Tiens, je suis en pleine consultation de mes notes sur Vacquié

Et tout d'un coup,

c'est l'étincelle.

Un truc qui me marne dans la cervelle depuis.... je sais plus, mais ça fait longtemps.

Et pourquoi qu'elle vient l'étincelle ? Ça, j'adore, remonter comment dans ma tête, je suis arrivé à cette pensée. Ça fait depuis tout petit que je pratique . Ça fait du bien par où ça passe.

Mais là, j'ai pas retrouvé, un blanc...

En tout cas voilà ma question : bon, Guillaume , après avoir débarrassé le salon de l'encombrant Pierrot, tout raide et tout froid, il se casse la tête pour tirer profit de la situation, côté pognon, parce que là, il y aurait moyen de sauver les meubles. Et il invente , à refaire les promesses de vente, à les déposer quelque part, à faire croire que Quéméneur, il est parti au loin.

Le loin, c'est Le Havre.

 

Et pourquoi Le Havre ?

 

Y a pas beaucoup de réponses possibles à ma question. Réfléchissez bien, dans la logique, celle qui fait agir Seznec...

Y en a deux

 

Ou il sait que Vacquié a l'intention d'y ouvrir une agence.

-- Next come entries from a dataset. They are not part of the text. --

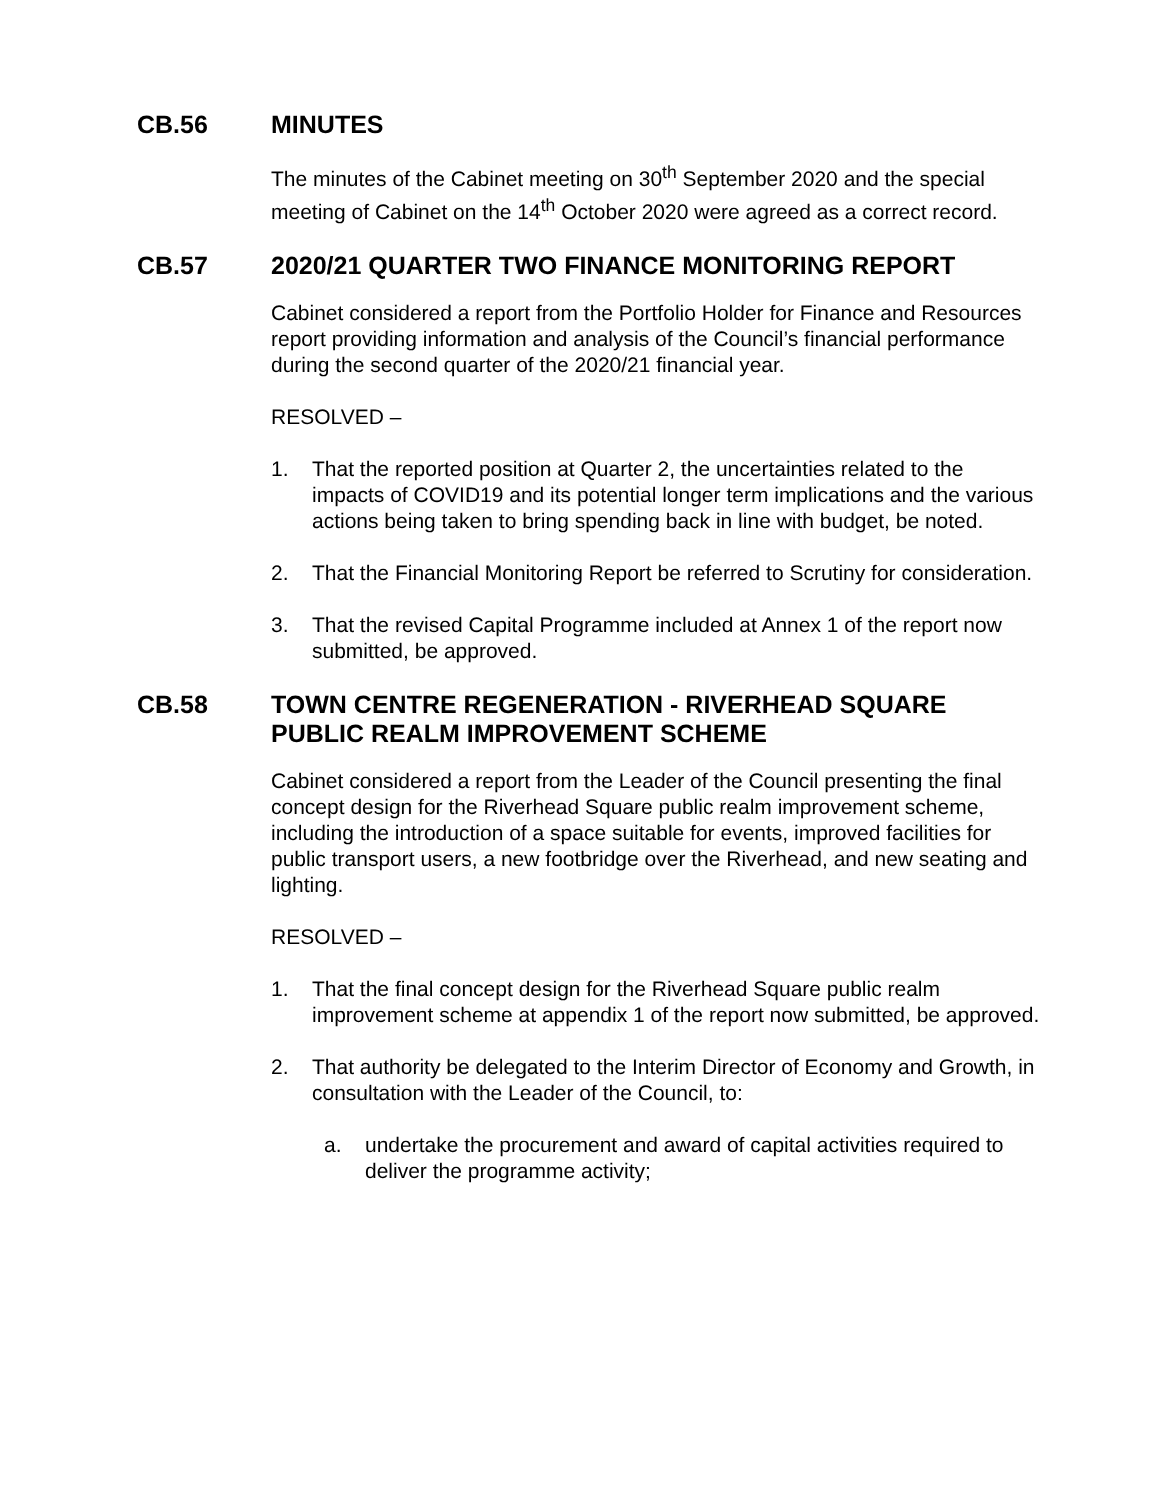CB.56 MINUTES
The minutes of the Cabinet meeting on 30<sup>th</sup> September 2020 and the special meeting of Cabinet on the 14<sup>th</sup> October 2020 were agreed as a correct record.
CB.57 2020/21 QUARTER TWO FINANCE MONITORING REPORT
Cabinet considered a report from the Portfolio Holder for Finance and Resources report providing information and analysis of the Council’s financial performance during the second quarter of the 2020/21 financial year.
RESOLVED –
1. That the reported position at Quarter 2, the uncertainties related to the impacts of COVID19 and its potential longer term implications and the various actions being taken to bring spending back in line with budget, be noted.
2. That the Financial Monitoring Report be referred to Scrutiny for consideration.
3. That the revised Capital Programme included at Annex 1 of the report now submitted, be approved.
CB.58 TOWN CENTRE REGENERATION - RIVERHEAD SQUARE PUBLIC REALM IMPROVEMENT SCHEME
Cabinet considered a report from the Leader of the Council presenting the final concept design for the Riverhead Square public realm improvement scheme, including the introduction of a space suitable for events, improved facilities for public transport users, a new footbridge over the Riverhead, and new seating and lighting.
RESOLVED –
1. That the final concept design for the Riverhead Square public realm improvement scheme at appendix 1 of the report now submitted, be approved.
2. That authority be delegated to the Interim Director of Economy and Growth, in consultation with the Leader of the Council, to:
a. undertake the procurement and award of capital activities required to deliver the programme activity;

mais comment qu'il a eu cette information ? Il ne connait pas Vacquié, sinon il en aurait parlé mais Quéméneur , qui lui sait, a dû lui faire une allusion sous une forme quelconque.

 

Ou , il en parle à Kerné, justement le Kerné qui y a des attaches ? Donc Kerné serait le complice qu'on avait cherché dans un autre chapitre. Kerné, c'est bien, il est tellement flou qu' on peut y mettre tout ce qu'on veut sur le dos. C'est le mec fourre-tout . Y a jamais personne qui dira qu'on se trompe.

 

Ou les deux à la fois

 

Donc, mes enfants, vous pigez le truc maintenant.

 

Seznec, il invente à sa façon la présence de Quéméneur au Havre. Mais attention , il y va doucement, on ne sait jamais , la famille peut avoir d'autres informations. Donc, il suggère. Non, la sœur, elle ne sait rien. Il suggère un voyage ailleurs, une destination vraisemblable. Puis, avec Kerné, il monte le coup.

 

Y faut quand même bien dire que De Jaegher, avec sa lettre à la con au Juge Campion, il y a foutu son caca dans le vraisemblable...enfin, ça rajoute au côté "obscure" du Kerné et , en plus, qu'il meurt de maladie grave, juste à temps pour ne pas avoir à s'expliquer un tantinet plus long, juste assez tôt pour qu'on puisse encore en inventer dans ses turpitudes.

 

Si vous voyez d'autres explications

 

et bien, il faut me le dire.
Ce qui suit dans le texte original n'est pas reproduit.